Market Has Two Possible Speed Bumps Ahead This Week – Manage Profits
Posted 9:30 AM ET - Yesterday the "trade winds" were friendly and the market staged an impressive rally off of horizontal support at SPY $294. The move was fueled by the financial sector and the first-round of earnings reports from major banks was strong. As long as support at SPY $298 holds, favor the long side.
Trade negotiations with China are unstable and we should not expect a trade deal before the 2020 election. The best we can hope for is a truce. China will agree to double its agricultural purchases if future tariffs are delayed. The next tranche of increases was supposed to happen yesterday and we are still waiting to hear if that will happen. China can purchase agricultural products elsewhere, but it comes at a cost to its citizens. Rising pork prices contributed to a 3% spike in consumer prices. Agricultural products are the largest import from the US and China feels that it can exert some pressure there. This also hurts Trump's constituency in the heartland.
The House passed a bill supportive of pro-democracy protesters in Hong Kong and Beijing is outraged. Prior to the face-to-face trade negotiations last week the US imposed travel restrictions on Chinese citizens for human rights violations and it blacklisted companies for the same reason. China retaliated by placing travel restrictions on US citizens who had expressed anti-China opinions. The tone is sour, but each new spat has a smaller impact on the market. Both economies are stable and US consumers have not felt the pinch from higher tariffs because the yuan has devalued. The US government is the winner in all of this because they have generated billions in tax revenue.
Friday China will release GDP, industrial production and retail sales. I'm expecting a weak number because the PBOC injected $28 billion in the financial system with loans to banks. This was a surprise move and I suspect it is because the numbers Friday will be soft. This is the biggest economic release of the week.
This morning US retail sales dropped .1% (+.2% expected). Domestic economic numbers have been slipping (ISM manufacturing, ISM services, ADP and the Unemployment Report). On a short-term basis "good news is bad news". The Fed is likely to ease in two weeks (or indicate that they are prepared to ease this year) and that will keep a bid to the market.
Brexit negotiations took a step backwards and EU officials said that a Brexit deal would be impossible unless the UK moves on Irish border demands. The negotiations have been brisk as the deadline approaches in two weeks.
Earnings season got off to a strong start (JPM, C, GS) and banks will dominate the early scene. Good news is priced in and pre-earnings announcement warnings have been minimal. At a forward P/E of 17 stocks would do well to tread water at the upper end of their valuation range. Buyers are typically engaged through mega cap tech stock earnings and Apple is one of the last to report (October 30).
The FOMC statement, Brexit and the climax of Q3 earnings are all converging on October 30th along with major economic releases. This will be a critical time frame for the market.

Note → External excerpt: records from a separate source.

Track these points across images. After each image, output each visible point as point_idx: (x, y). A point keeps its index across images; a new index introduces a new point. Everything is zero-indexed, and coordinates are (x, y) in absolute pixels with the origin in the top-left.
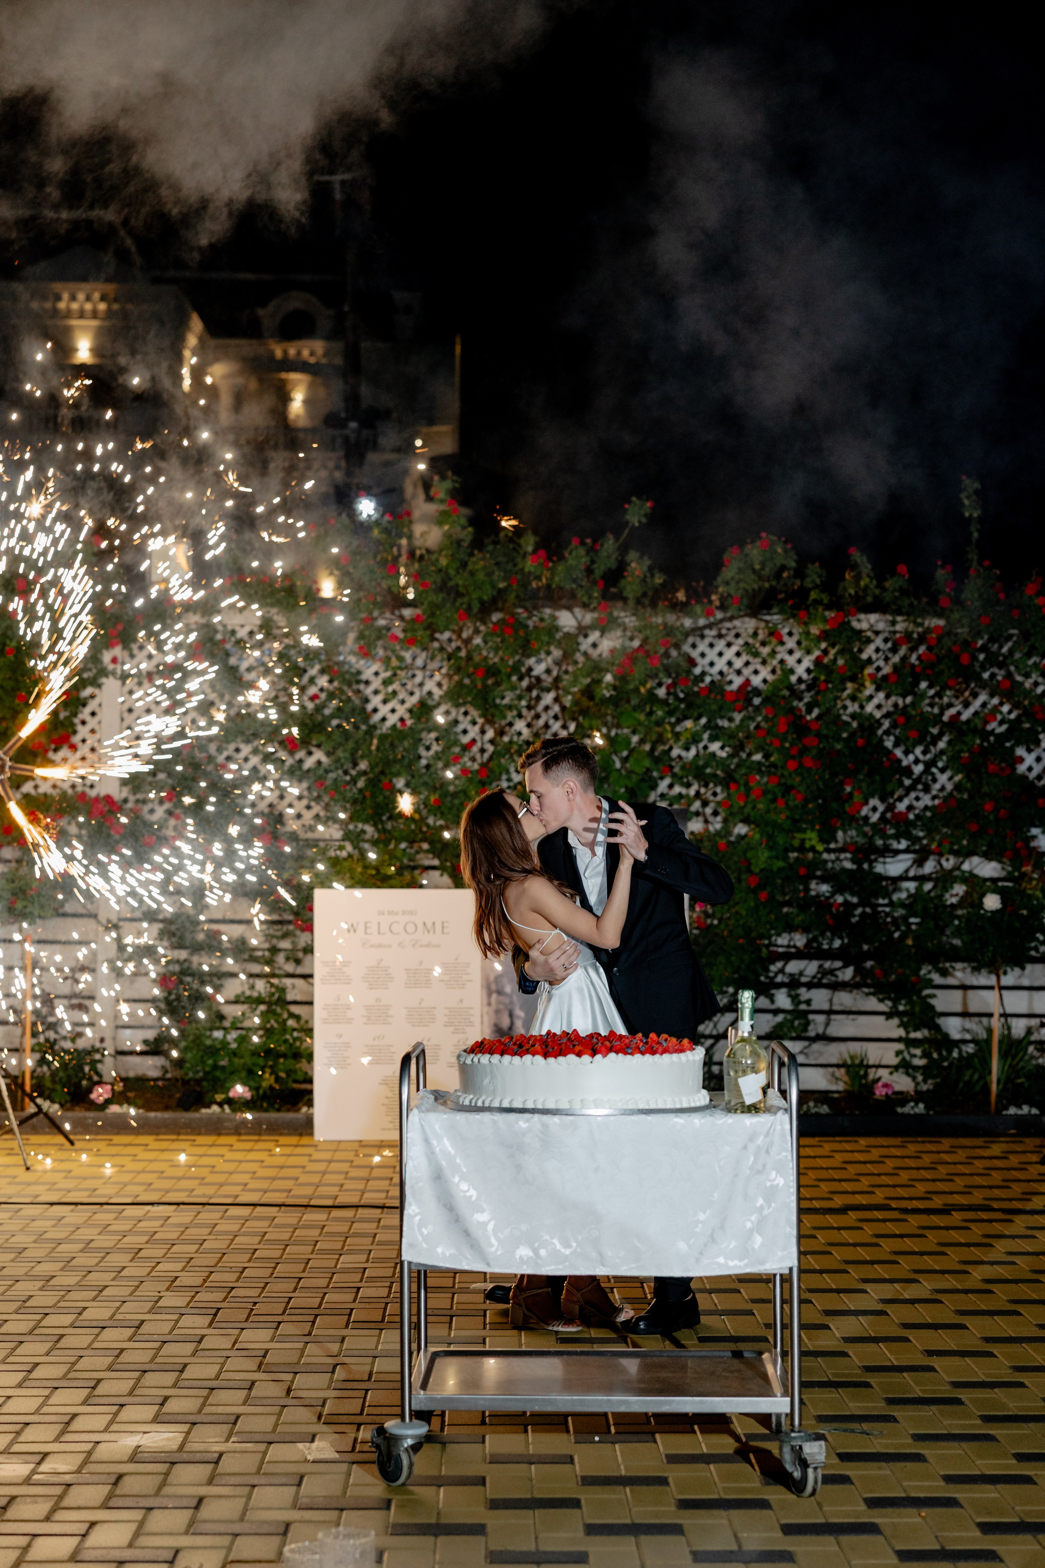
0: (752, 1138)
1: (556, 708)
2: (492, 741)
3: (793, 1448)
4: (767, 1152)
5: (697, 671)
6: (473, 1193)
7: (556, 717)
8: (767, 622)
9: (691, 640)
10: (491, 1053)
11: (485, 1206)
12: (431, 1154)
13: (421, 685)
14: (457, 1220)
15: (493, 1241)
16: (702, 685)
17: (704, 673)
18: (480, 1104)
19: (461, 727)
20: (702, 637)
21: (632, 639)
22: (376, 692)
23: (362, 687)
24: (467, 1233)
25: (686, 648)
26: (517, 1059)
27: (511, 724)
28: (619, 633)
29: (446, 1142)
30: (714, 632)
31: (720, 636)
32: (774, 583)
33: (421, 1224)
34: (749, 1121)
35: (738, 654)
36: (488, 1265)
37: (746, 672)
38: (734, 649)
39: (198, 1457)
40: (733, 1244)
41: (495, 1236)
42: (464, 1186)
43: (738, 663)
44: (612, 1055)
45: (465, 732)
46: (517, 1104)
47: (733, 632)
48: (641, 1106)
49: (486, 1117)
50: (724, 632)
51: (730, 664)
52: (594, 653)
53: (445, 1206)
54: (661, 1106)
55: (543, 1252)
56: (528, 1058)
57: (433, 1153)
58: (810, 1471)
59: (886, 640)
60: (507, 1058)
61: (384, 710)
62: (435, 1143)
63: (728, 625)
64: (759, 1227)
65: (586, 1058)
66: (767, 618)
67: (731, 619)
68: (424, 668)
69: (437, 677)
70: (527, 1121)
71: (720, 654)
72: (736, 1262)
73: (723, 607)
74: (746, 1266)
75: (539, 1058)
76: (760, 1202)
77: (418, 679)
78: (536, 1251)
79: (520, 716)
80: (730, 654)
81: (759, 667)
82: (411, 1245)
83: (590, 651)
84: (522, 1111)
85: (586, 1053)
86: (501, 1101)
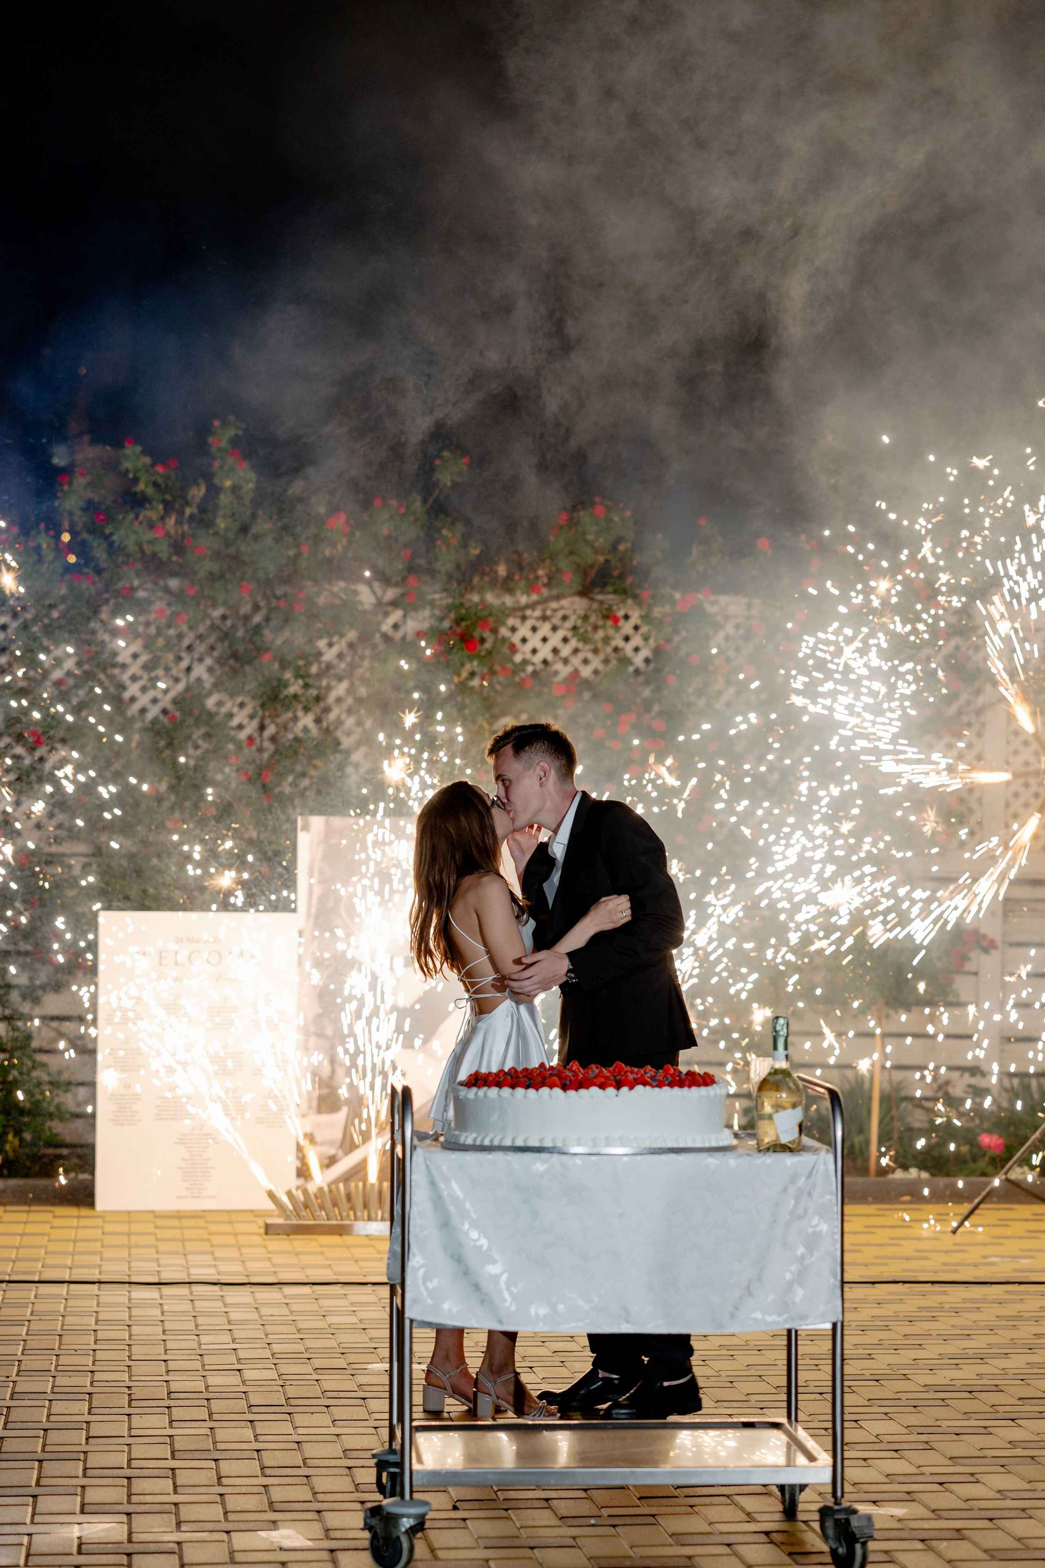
0: (793, 1179)
1: (350, 701)
2: (273, 739)
3: (837, 1522)
4: (810, 1195)
5: (518, 658)
6: (484, 1242)
7: (349, 711)
8: (601, 602)
9: (511, 622)
10: (500, 1085)
11: (497, 1257)
12: (438, 1200)
13: (189, 669)
14: (466, 1272)
15: (506, 1295)
16: (523, 675)
17: (525, 662)
18: (487, 1143)
19: (235, 722)
20: (524, 618)
21: (442, 619)
22: (134, 678)
23: (116, 671)
24: (477, 1287)
25: (504, 632)
26: (531, 1092)
27: (295, 719)
28: (427, 612)
29: (455, 1186)
30: (538, 613)
31: (544, 618)
32: (609, 557)
33: (427, 1278)
34: (788, 1160)
35: (565, 640)
36: (501, 1322)
37: (576, 661)
38: (561, 633)
39: (152, 1547)
40: (771, 1297)
41: (508, 1289)
42: (474, 1235)
43: (566, 651)
44: (639, 1088)
45: (240, 727)
46: (533, 1143)
47: (560, 614)
48: (670, 1145)
49: (498, 1157)
50: (549, 613)
51: (555, 651)
52: (398, 635)
53: (452, 1257)
54: (690, 1145)
55: (561, 1307)
56: (545, 1090)
57: (440, 1197)
58: (858, 1547)
59: (737, 627)
60: (520, 1091)
61: (144, 700)
62: (442, 1186)
63: (554, 605)
64: (800, 1278)
65: (611, 1091)
66: (600, 597)
67: (558, 598)
68: (189, 648)
69: (209, 661)
70: (544, 1162)
71: (545, 640)
72: (774, 1318)
73: (549, 585)
74: (786, 1321)
75: (557, 1091)
76: (801, 1250)
77: (184, 664)
78: (553, 1307)
79: (306, 709)
80: (555, 640)
81: (590, 656)
82: (415, 1302)
83: (390, 632)
84: (539, 1150)
85: (610, 1085)
86: (514, 1140)
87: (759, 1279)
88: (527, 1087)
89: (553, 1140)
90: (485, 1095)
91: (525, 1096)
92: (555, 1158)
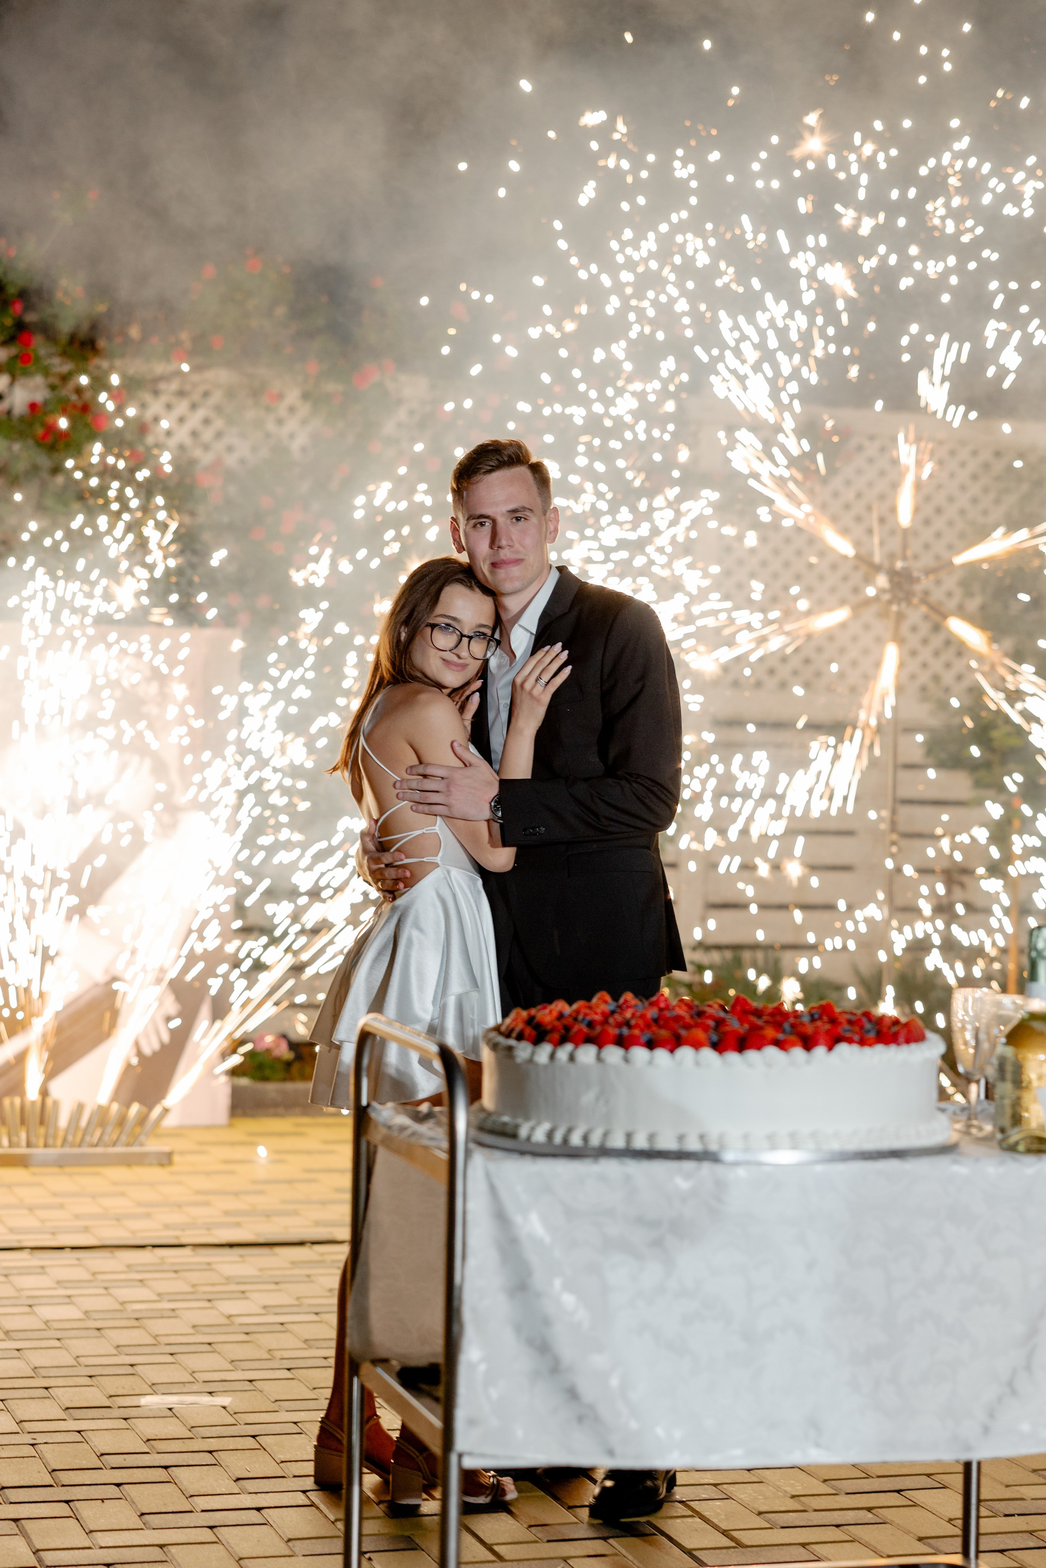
6: (585, 1315)
10: (599, 1041)
14: (556, 1369)
20: (158, 392)
24: (573, 1393)
26: (661, 1055)
29: (536, 1220)
31: (182, 394)
33: (490, 1381)
35: (207, 422)
38: (201, 413)
42: (569, 1300)
43: (207, 435)
49: (610, 1167)
51: (194, 434)
53: (531, 1342)
56: (685, 1053)
57: (512, 1240)
60: (639, 1053)
62: (518, 1219)
65: (798, 1052)
66: (250, 369)
70: (687, 1176)
71: (182, 420)
75: (708, 1054)
80: (195, 420)
81: (236, 441)
82: (472, 1422)
84: (681, 1155)
85: (793, 1045)
86: (629, 1136)
87: (1028, 1368)
88: (651, 1045)
89: (702, 1137)
90: (572, 1058)
91: (650, 1062)
92: (706, 1167)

Swing traders should be short out of the money bullish put spreads. I would not add to positions now. We entered these trades at much lower levels last week. If you followed my instructions your short strike is below major technical support. Use that as your stop and let time decay work its magic. If you can purchase the spreads for pennies, do so. I am expecting a new round of tariffs and the face-to-face negotiations will prove to have been a waste of time. Fortunately, I don't think the market cares much about a trade deal with China at this juncture. There might be a drop on the news, but support at the major moving averages will hold. If this plays out our October bullish put spreads will expire and we will look for new put spreads to sell in November.
Day traders should tread cautiously on the open. The overnight news was fairly negative and I believe we could have some negative tweets today. I would not be surprised if the next round of tariffs is imposed ($250 billion worth of Chinese goods will be taxed at 30% rate instead of 25%). Support is at SPY $298 and $296. Resistance is at $302. I am still favoring the long side, but I am more cautious as we get closer to the all-time high. US/China relations are very strained and any news on this front could spark selling. Wait for market support and day trade stocks with relative strength. Take profits quickly knowing that news could hit the wires at any time. If the market makes a new low after two hours of trading, favor the short side. Earnings season is cranking up and I will be trading stocks that have posted overnight and that are gapping higher.
We caught a nice bounce in the last week and it is time to manage profits. The headwinds will be blowing from this point forward.